Randan Discotheque - ‘Heather The Weather’ / ‘The Duke & His Orderly’ (The Bonjour Branch)
Of the many things that delight me as a singles columnist, one is the arrival of jiffy bags with the postmarks of art colleges on them. And as Randan Discotheque’s last single was very much the sort of thing a manifesto band would make (it was a single comprised entirely of headlines from a 1982 edition of The Daily Record, it was brilliant), I looked upon their newest work with what can only be described as glee. As it turns out, ‘Heather The Weather’ is a folk paean to a departed weather girl, but it is the b-side I like best. Because ‘The Duke & His Orderly’ is about the history and Spain and war, and because it is a curio and and because it is the-history-lesson-as-pop-song. It also doesn’t go so far down Art Alley that it forgets which way to hang the tune. Some awfully mixed metaphors, for a band I have a great deal of time for.
Honourable Mentions!
Patrick Wolf - ‘Time Of My Life’ (Universal)
Patrick is backbackBACK and this is actually quite restrained for him. Obviously it’s still melodrama heaped upon Boucicault, but there is little of the LOVE ME! / HATE ME! dynamic which can infiltrate proceedings when you make prickly, antsy, baroque pop. Worth buying for the strings alone, I think.

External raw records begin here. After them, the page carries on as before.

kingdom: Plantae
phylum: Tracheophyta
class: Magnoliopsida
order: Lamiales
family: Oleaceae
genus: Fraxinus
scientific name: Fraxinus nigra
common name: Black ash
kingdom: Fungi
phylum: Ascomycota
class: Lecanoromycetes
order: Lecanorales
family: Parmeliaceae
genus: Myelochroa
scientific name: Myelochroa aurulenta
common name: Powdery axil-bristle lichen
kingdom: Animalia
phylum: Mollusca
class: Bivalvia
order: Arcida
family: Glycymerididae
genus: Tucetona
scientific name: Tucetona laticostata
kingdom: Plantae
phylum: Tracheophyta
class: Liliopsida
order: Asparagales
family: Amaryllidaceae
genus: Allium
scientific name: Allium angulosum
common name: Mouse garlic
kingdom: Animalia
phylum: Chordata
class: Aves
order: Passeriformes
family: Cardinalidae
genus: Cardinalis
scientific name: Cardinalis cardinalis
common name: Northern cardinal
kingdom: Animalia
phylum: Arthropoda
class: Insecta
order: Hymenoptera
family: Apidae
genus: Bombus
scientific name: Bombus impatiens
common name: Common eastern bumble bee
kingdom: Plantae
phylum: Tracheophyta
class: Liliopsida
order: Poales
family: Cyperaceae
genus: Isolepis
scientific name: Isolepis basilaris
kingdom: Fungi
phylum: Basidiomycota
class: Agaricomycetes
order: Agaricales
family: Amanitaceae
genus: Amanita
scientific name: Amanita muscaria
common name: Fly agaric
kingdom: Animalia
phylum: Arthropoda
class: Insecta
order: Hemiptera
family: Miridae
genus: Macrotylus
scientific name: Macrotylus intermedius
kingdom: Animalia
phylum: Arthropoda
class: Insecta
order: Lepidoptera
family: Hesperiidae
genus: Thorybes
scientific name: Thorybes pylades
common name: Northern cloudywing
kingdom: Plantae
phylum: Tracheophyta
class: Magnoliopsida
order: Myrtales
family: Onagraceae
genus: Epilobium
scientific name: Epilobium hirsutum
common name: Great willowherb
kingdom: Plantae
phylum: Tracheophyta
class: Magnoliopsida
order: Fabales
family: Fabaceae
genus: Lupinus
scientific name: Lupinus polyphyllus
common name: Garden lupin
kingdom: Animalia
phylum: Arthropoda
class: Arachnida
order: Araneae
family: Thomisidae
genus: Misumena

Lovely, handclappy middle eight, anawl.
The Pains Of Being Pure At Heart - ‘Heart In Your Heartbreak’ (Fortuna POP!)
The Pains of Being Pure At Heart have a single out. It is about fancying girls who don’t fancy you back and/or fancying girls who you used to fancy and who then fancied you and who you then went out with. But now they shiver at your name. 'Heart In Your Heartbreak' also has something of the Breakfast Club soundtracks about it. Never a bad thing.
Banjo Or Freakout - ‘105’ (Memphis Industries)
Banjo Or Freakout’s ‘Left It Alone’ has been on steady rotation round my way all year. And though ‘105’ is quite cloud-like, ephemeral and slight, that doesn’t mean it’s not delightful. I mean, even though it seems to be about wanting to go to sleep for a very long time, conversely it is less head-in-the-oveny than its predecessor. Don’t get me wrong, it’s still woozy, slurred and a bit texting-while-pissed, but despite all that it feels like Banjo or Freakout have grown up a bit. Lore! How contradictory music is.
Also out this Week!
Gonzales - ‘Never Stop’ (Schmooze / Gentle Threat Records)
Crystal Castles feat. Robert Smith - ‘Not In Love’ (Fiction)
We Have Band - ‘Love, What You Doing?’
Japayork - ‘Teenagers’ (Popjustice HiFi)
Shark? - ‘I'm An Animal’ (Look Behind You)
Balmorhea - ‘Candor’ / ‘Clamor’ (Western Vinyl)
We Are Enfant Terrible - ‘Wild Child’ (Last Gang)
Wild Party - ‘Take My Advice’ (Friends Vs. Records)
Gold Fields - ‘Treehouse’ (Young & Lost Club)
Dog Bite - ‘Machino Machino’ (Young Turks)
Jagga - ‘Modern Day Romance’ (Pure Groove)
The Loves - ‘December Boy’ (Fortuna POP!)
The Chanteuse & The Crippled Claw - ‘Are You One?’ (Arms Controller)
Kraak & Smaak feat. Sebastian & DJ Git Hyper - ‘Dynamite’ (Jalapeno Records)
I would have preferred it if he had just been called 'DJ Git'.